----- TEXTO DE ORIGEN

Cómo ser una persona que motiva

En nuestro entorno o en el círculo donde nos desenvolvemos normalmente, o somos guiados por alguien o nos toca ser guías de algunas personas. Tanto en el ámbito laboral como en el personal se necesitan personas que sean capaces de asumir el liderazgo, y en este sentido la educación que recibimos en nuestras familias y en los centros educativos más que darnos órdenes deberían motivarnos a hacer las cosas por nuestra propia cuenta.

La diferencia entre un gran líder y otro que no lo es tanto, es que el primero motiva, intenta que las personas hagan sus deberes de una forma más adecuada, con ganas, con buena voluntad, con entusiasmo. Alguien que haga las cosas sin pasión o por la fuerza nunca inspirará a nadie a conseguir lo que quiere

Por supuesto que una persona que motiva debería dar el ejemplo y un líder no solamente busca la mejoría y evolución propia, él también ayuda a quienes lo rodean a desarrollar sus habilidades y ser mejor en lo personal y lo profesional. Allí su importancia puesto que un líder no es precisamente quien da órdenes.

No siempre alguien que motiva es quien da instrucciones que llegan a ser cumplidas, esos podrían ser llamados jefes y no necesariamente son motivadores. Pero una cosa no quita la otra; es decir, que se puede ser jefe y líder que motiva al mismo tiempo.

Uno de los aspectos más importantes que causa un motivador, es que crea una armonía a su alrededor. Si este tiene buen carácter, sabe escuchar, se atreve a emprender nuevos proyectos y ayuda a su contexto, ya tiene las cualidades necesarias para que el trabajo sea hecho con ganas, con buen humor, que es como mejor queda lo realizado. Creo que todos alguna vez hemos tenido un jefe o un profesor amargado y cuando alguno de ellos desean ser obedecidos, muchas veces quienes obedecen hacen la tarea sin querer hacerla, y por lo tanto no queda perfecta. Hasta la comida cuando se hace con amor queda más sabrosa. Así es la mayoría de cosas en la vida, por no decir todo lo que hacemos; lo que hacemos con gusto nos queda mejor que lo que realizamos por obligación.

----------

Prolonga el texto sobre cómo ser una persona que motiva a partir del punto en que termina. Los ítems son un material aparte, sin relación con el texto.

----- DATOS SIN PROCESAR

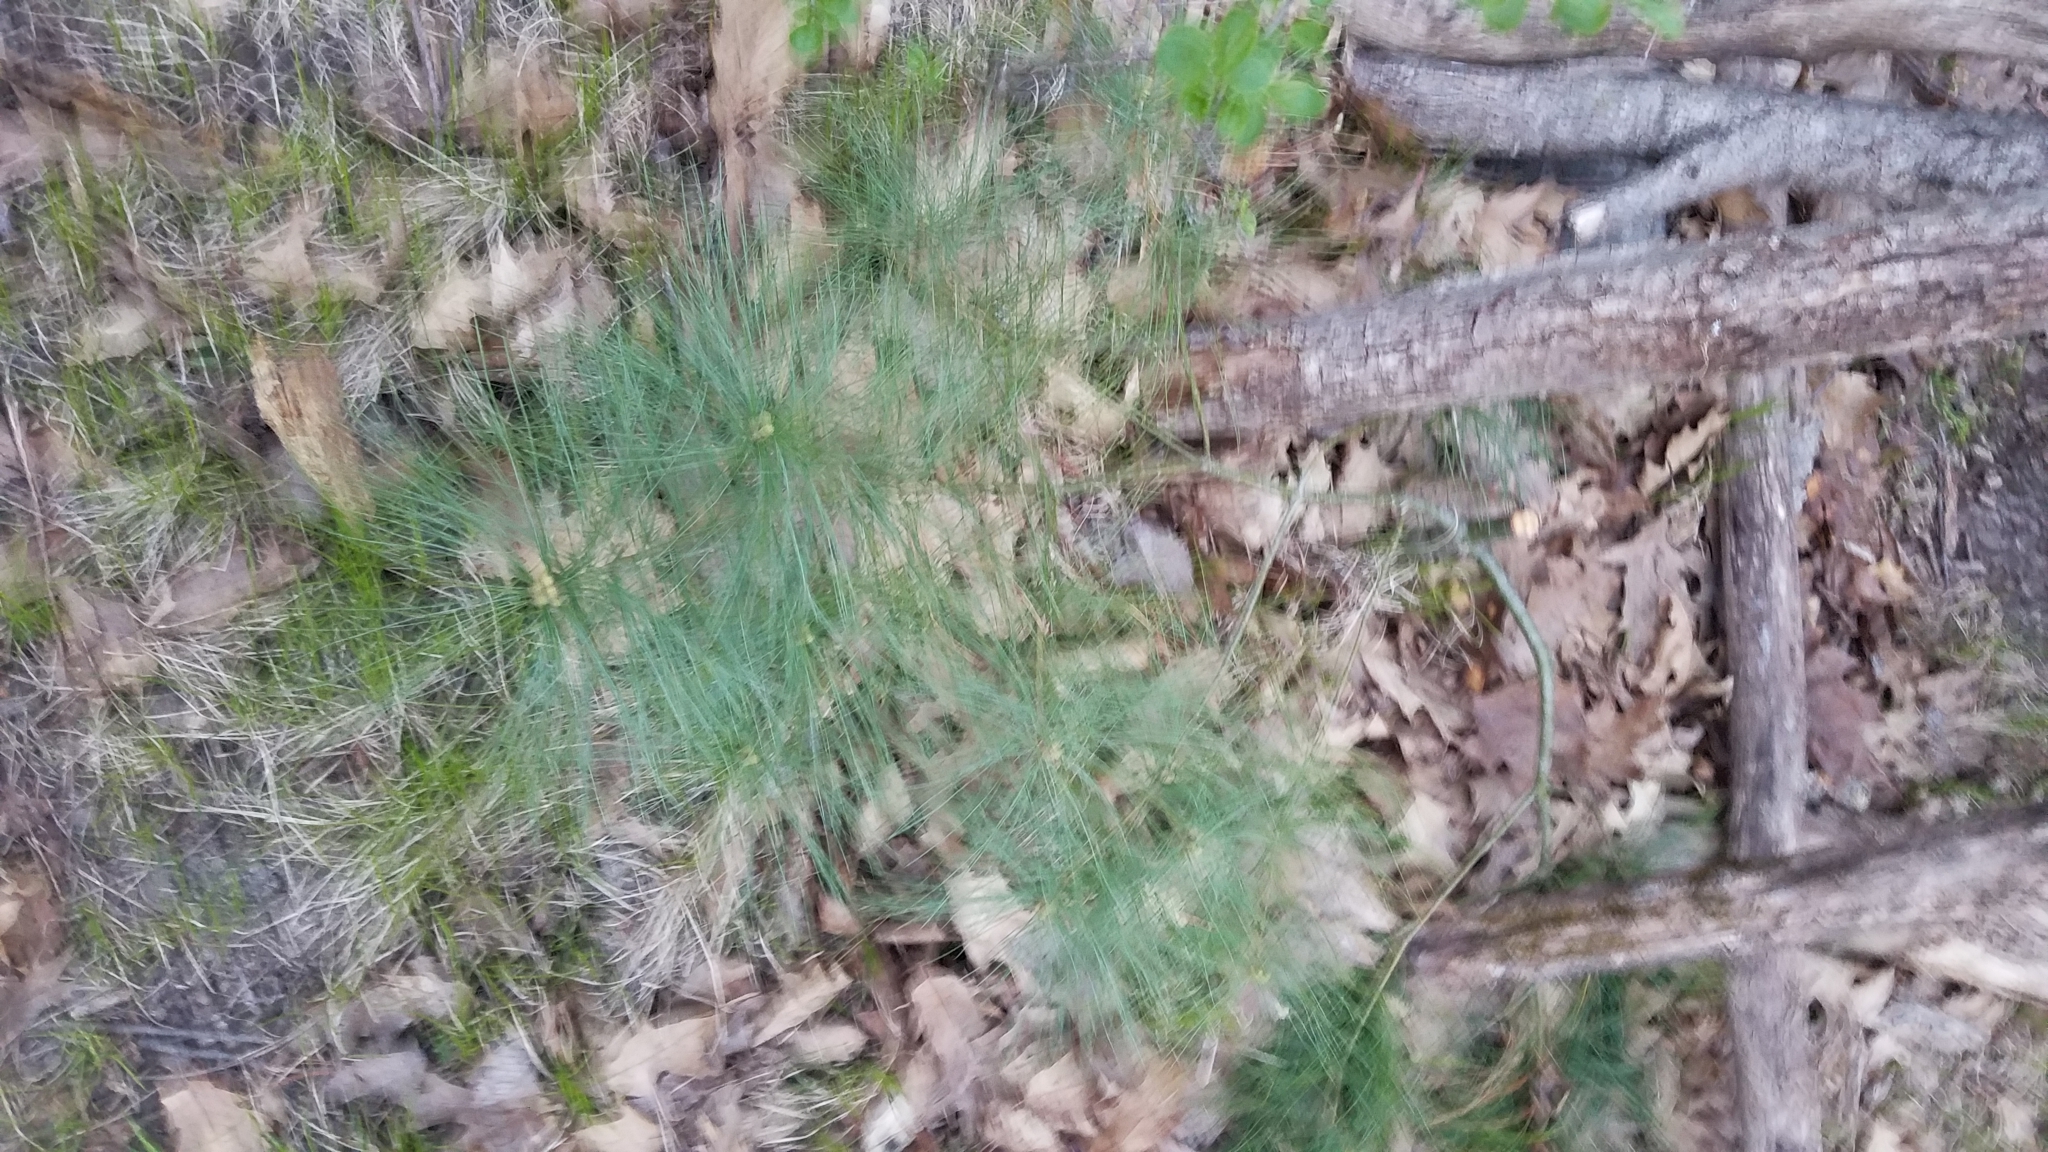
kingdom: Plantae
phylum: Tracheophyta
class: Pinopsida
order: Pinales
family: Pinaceae
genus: Pinus
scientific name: Pinus strobus
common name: Weymouth pine
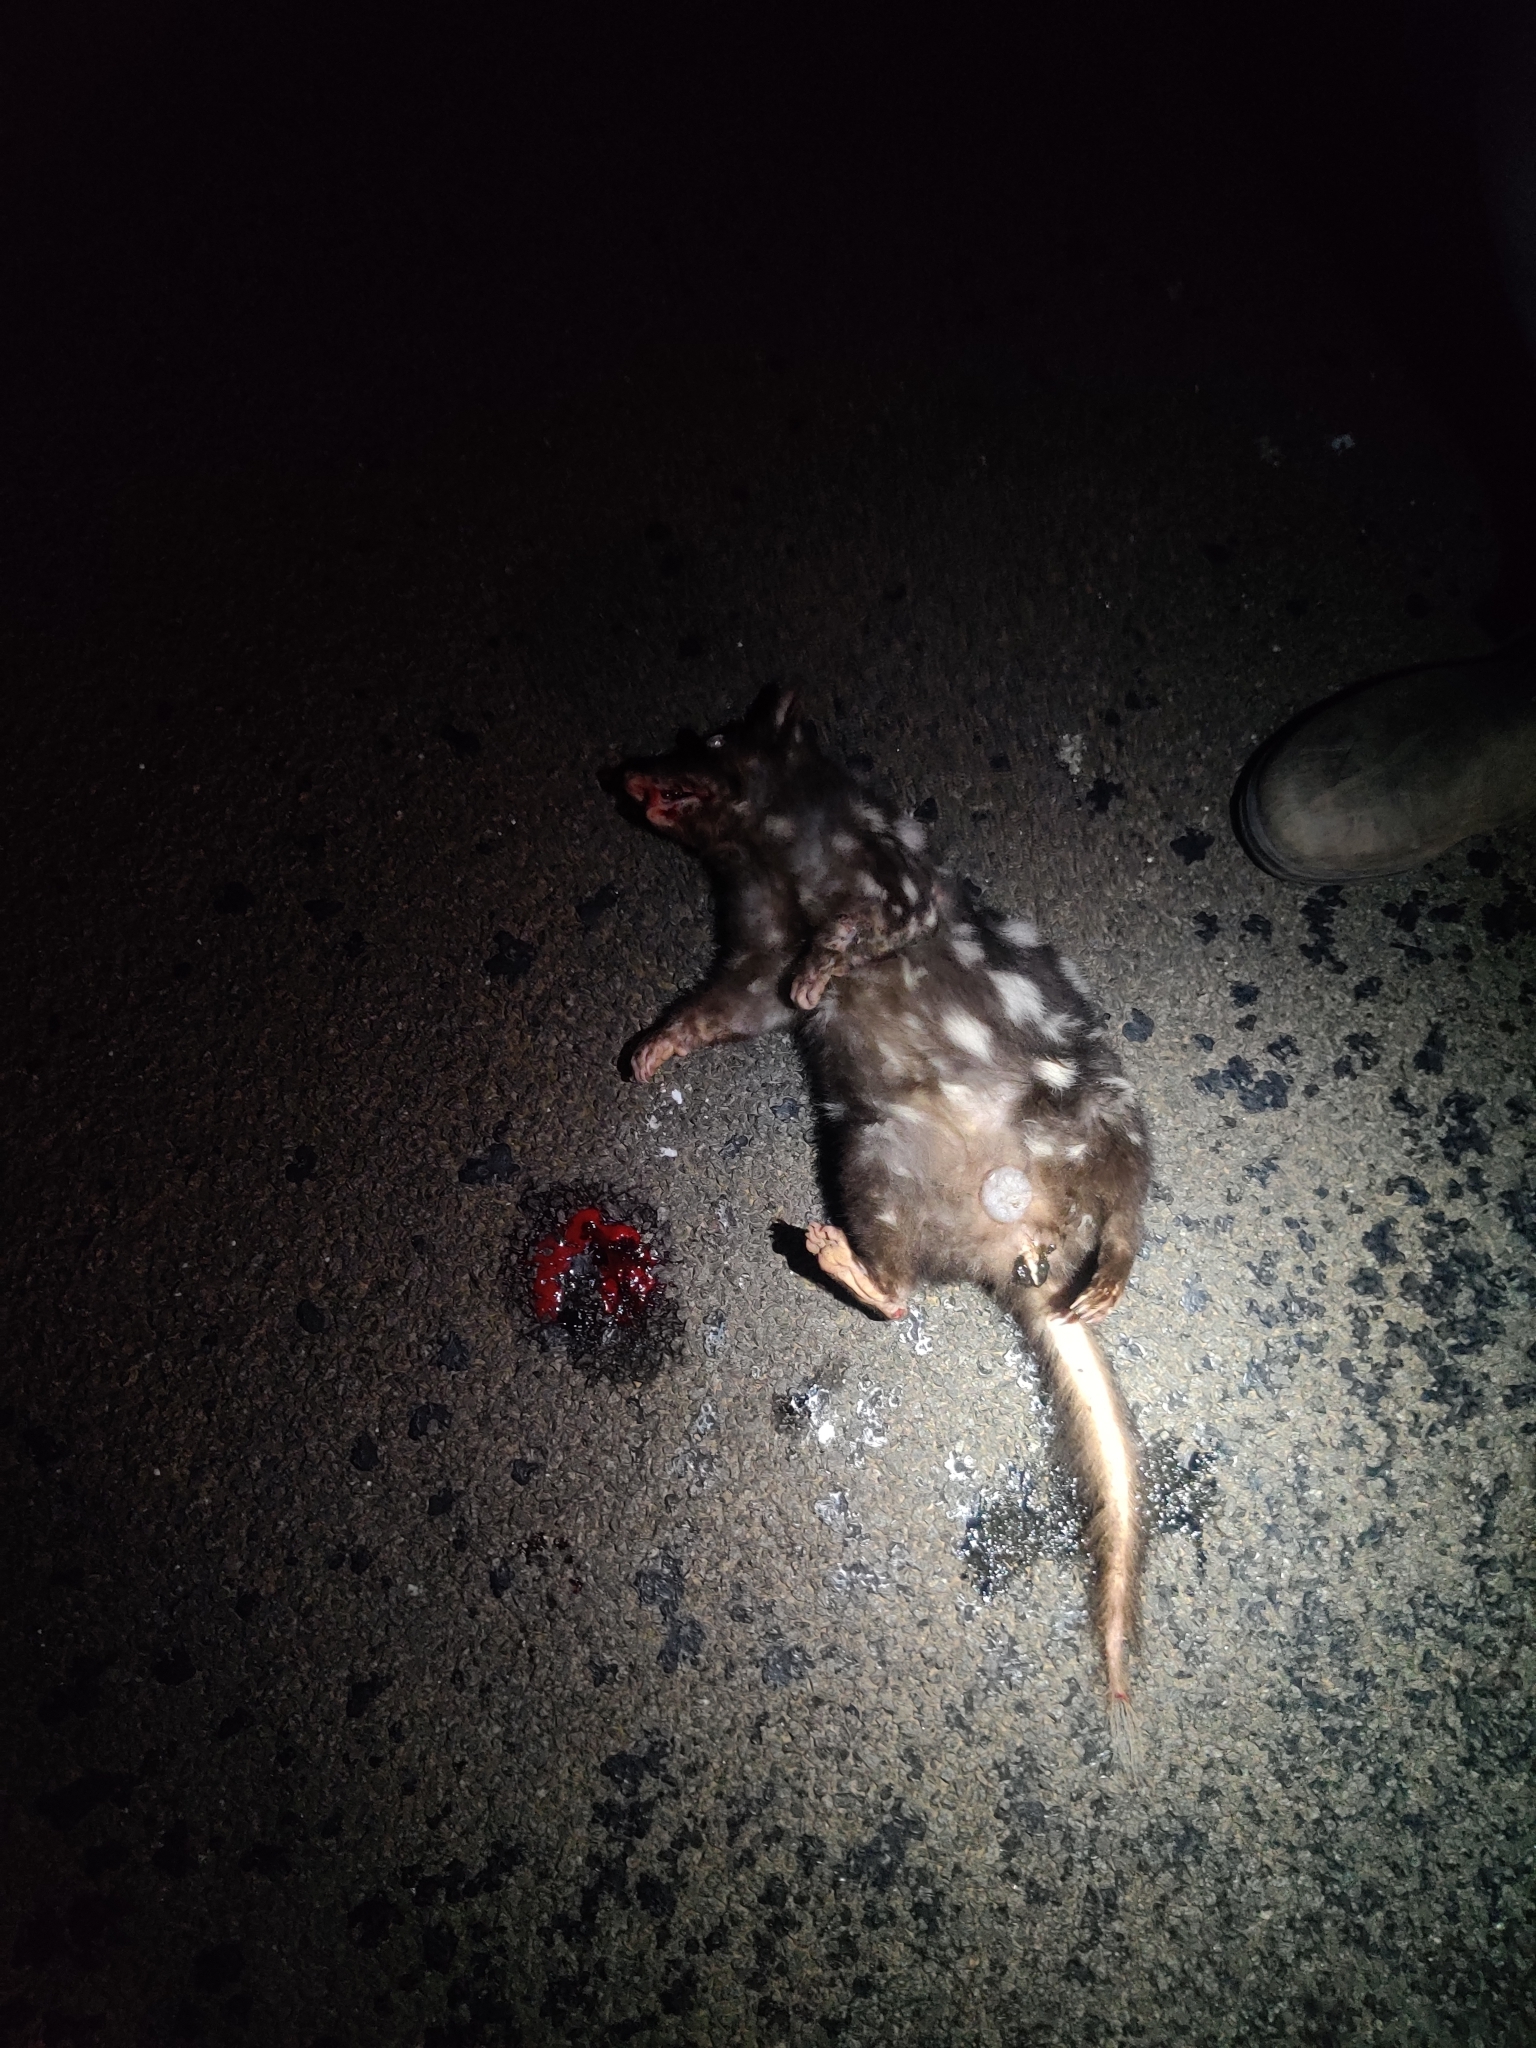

----------

RESPUESTA ESCRITA -
Otras veces sucede que quienes mandan no escuchan a quienes son mandados. Ante todo debemos decir que todos somos seres humanos y tenemos defectos y tropiezos. Entonces un líder debe también colocarse en los zapatos de a quienes quiere liderar. Saber escuchar las propuestas de los demás, por ejemplo un obrero puede tener una idea para mejorar el trabajo para que todos salgan beneficiados y a veces no son tomados en cuenta por culpa de un jefe que no escucha. De igual modo cuando alguien presente excusas porque no realizó cierta actividad, debemos intentar ser comprensivos.

En fin, que una persona que motiva y lidera un grupo no solamente debe tener grandes capacidades en el ámbito en el que se  desenvuelve, también debe tener grandes virtudes como ser humano. Si existe un gran motivador, todos ganan.